In August 2021, Poloniex also paid more than $10.3 million to settle allegations from the U.S. Securities and Exchange Commission that it had operated as an unlicensed exchange.

Individuals lose millions in "permit phishing" scams

Between March and April 2023, the Scam Sniffer organization has identified at least $7.7 million stolen by so-called "permit phishers". These attackers convince their victims to sign malicious crypto transactions that use the "permit" functionality, which allows the attackers to siphon funds from the crypto wallets. This type of attack has existed for over a year, but there have been some high-value instances of the attack lately.

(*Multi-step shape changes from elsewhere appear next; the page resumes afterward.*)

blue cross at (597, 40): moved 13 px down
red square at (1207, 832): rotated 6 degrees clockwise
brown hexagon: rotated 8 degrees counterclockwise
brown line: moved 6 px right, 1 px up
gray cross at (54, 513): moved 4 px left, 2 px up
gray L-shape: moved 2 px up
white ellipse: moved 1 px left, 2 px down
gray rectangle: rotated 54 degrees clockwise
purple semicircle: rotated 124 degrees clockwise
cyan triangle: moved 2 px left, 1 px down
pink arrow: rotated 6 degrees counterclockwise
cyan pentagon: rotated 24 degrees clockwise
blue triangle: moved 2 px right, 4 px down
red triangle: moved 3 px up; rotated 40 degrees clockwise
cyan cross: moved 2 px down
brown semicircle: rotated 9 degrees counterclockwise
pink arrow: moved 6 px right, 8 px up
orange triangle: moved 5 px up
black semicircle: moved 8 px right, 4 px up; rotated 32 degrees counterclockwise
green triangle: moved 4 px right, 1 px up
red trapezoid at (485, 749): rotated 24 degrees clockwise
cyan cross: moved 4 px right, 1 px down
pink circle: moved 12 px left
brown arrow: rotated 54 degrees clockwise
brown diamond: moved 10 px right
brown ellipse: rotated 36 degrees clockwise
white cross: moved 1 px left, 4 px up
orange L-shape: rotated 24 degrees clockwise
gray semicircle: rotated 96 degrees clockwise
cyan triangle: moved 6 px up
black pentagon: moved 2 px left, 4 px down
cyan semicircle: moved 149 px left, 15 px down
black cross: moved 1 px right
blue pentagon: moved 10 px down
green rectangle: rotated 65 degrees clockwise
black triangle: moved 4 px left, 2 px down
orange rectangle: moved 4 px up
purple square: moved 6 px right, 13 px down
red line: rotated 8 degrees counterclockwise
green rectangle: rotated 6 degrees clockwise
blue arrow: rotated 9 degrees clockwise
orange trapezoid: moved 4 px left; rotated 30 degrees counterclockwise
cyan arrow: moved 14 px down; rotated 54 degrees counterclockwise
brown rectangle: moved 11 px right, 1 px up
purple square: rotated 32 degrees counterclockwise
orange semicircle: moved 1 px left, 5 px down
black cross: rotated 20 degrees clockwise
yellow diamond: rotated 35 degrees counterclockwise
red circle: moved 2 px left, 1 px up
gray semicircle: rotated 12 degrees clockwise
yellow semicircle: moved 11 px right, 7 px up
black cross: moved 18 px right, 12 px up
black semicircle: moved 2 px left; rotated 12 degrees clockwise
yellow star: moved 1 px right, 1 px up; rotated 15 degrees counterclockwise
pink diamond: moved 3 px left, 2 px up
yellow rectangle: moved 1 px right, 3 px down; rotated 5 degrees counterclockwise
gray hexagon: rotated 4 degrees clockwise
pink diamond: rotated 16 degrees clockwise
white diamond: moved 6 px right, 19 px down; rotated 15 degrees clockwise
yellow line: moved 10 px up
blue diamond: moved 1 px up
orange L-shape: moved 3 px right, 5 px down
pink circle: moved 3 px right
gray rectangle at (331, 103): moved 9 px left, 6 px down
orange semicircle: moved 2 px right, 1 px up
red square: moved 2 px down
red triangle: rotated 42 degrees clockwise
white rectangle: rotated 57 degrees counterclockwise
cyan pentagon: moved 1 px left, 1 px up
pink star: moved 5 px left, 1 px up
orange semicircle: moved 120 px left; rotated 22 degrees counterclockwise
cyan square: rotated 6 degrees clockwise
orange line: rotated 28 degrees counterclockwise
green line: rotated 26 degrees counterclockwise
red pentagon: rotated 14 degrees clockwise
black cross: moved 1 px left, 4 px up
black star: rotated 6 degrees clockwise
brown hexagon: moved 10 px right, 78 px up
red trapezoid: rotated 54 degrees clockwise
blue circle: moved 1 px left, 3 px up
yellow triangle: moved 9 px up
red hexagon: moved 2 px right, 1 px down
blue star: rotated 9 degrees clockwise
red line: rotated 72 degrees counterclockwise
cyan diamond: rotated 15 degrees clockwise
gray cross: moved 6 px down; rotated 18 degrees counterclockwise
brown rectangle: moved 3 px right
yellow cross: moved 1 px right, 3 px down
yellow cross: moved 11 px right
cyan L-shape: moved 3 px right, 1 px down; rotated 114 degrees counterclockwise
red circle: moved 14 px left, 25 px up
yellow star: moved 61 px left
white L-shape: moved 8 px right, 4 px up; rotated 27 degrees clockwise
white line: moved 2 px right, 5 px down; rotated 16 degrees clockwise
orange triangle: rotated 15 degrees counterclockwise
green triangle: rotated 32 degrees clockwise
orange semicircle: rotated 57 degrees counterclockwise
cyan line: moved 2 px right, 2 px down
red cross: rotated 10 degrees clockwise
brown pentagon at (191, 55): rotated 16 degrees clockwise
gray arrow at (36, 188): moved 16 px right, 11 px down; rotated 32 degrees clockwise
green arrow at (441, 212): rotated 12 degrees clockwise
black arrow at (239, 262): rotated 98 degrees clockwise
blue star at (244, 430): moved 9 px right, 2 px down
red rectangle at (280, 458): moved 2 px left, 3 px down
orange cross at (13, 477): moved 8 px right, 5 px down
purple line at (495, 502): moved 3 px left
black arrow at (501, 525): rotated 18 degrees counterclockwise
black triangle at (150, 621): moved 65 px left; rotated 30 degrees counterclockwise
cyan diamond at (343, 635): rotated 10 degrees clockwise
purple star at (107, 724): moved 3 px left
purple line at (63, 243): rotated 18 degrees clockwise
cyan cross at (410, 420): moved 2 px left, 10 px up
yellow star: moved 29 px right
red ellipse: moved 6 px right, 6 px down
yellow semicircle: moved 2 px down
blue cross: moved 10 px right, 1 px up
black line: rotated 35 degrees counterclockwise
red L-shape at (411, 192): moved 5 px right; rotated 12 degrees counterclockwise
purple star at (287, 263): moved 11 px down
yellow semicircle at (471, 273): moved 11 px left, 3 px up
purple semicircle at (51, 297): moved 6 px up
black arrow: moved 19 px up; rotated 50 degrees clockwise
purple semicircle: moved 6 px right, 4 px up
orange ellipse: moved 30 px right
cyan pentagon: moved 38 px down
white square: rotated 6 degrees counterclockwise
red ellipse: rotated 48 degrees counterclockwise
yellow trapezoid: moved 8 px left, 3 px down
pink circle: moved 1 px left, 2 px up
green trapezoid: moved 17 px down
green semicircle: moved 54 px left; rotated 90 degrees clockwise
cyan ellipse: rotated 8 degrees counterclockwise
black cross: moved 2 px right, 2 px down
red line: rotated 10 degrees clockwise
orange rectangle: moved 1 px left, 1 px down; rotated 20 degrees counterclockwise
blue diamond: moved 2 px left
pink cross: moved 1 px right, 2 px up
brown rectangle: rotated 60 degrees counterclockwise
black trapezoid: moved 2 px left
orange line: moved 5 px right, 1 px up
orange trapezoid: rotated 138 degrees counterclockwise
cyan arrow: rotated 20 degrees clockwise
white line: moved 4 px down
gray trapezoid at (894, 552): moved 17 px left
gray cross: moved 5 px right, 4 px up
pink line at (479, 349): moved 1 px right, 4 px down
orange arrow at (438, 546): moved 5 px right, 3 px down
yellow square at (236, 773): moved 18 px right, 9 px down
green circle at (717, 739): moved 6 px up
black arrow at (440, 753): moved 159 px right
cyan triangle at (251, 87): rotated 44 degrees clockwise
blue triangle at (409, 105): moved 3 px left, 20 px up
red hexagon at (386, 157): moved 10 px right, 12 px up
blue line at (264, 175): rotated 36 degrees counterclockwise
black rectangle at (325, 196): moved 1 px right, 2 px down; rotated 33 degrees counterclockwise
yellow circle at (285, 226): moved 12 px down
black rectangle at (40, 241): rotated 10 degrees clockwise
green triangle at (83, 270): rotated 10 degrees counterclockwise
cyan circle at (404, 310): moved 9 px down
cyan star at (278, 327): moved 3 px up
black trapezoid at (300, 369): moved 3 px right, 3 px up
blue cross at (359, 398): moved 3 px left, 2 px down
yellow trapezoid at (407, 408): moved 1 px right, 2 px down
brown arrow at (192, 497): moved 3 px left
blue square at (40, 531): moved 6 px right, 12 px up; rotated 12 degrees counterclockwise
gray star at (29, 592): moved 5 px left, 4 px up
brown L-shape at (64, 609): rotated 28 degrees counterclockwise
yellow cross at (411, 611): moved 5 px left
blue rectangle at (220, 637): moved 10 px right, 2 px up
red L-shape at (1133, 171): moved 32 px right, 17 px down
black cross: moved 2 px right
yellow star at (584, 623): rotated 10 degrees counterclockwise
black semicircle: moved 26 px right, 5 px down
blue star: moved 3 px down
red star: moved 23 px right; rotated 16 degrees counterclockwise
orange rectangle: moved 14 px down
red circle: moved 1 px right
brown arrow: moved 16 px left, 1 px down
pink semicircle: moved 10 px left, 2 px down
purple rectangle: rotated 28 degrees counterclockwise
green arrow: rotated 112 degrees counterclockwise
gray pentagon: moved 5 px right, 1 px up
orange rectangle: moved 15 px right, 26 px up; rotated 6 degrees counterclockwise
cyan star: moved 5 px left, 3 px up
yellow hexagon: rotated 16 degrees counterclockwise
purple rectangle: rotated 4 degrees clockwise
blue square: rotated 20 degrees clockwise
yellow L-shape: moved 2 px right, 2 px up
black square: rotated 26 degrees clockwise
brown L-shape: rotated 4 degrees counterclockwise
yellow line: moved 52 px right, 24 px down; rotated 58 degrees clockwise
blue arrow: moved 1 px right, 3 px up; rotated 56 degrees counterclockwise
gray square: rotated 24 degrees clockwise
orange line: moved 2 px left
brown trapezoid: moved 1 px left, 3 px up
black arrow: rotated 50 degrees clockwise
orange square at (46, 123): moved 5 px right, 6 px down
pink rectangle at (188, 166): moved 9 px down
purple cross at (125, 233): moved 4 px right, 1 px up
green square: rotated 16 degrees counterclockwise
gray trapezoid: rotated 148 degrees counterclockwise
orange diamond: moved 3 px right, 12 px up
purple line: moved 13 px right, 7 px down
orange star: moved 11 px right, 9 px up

On March 11, ScamSniffer tweeted that they had detected 162 instances of the scam, totaling almost $4 million stolen, over the prior two days. On March 24, an individual wallet lost $4 million. Similar attacks on April 19, April 21, and April 30 saw individual wallets lose $449,000, $1.04 million, and $2.28 million, respectively.

0VIX Protocol exploited for $2 million

The 0VIX defi protocol on the Polygon blockchain was exploited for around $2 million. This was a substantial portion of the project's roughly $6.4 million TVL around the time of the hack. The attack was perpetrated by an attacker who manipulated an oracle, which then allowed them to execute a flash loan attack on the project.

The protocol was paused following the attack. 0VIX later tweeted that they had been collaborating with security firms to investigate the hack, and had offered to let the attacker keep $125,000 if they returned the remaining funds in a bug bounty agreement that would also involve 0VIX not pursuing legal action.

Hacker steals Bitcoins from Russia, destroys them or donates them to Ukraine

A thief has identified nearly 1,000 Bitcoin addresses they believe to have been used in connection with Russian hacking activity. This is partly backed by analysis from the blockchain research group Chainalysis, which has linked some of the wallets to Russian Solarwinds attackers and those pushing election disinformation. The thief took control of some of the wallets, destroying $300,000 worth of Bitcoin as they left messages in the transactions to make their allegations.

The thief's activity began shortly before the Russian invasion of Ukraine. After the invasion, the thief stopped destroying the Bitcoin and instead began transferring it to addresses identified for Ukrainian aid.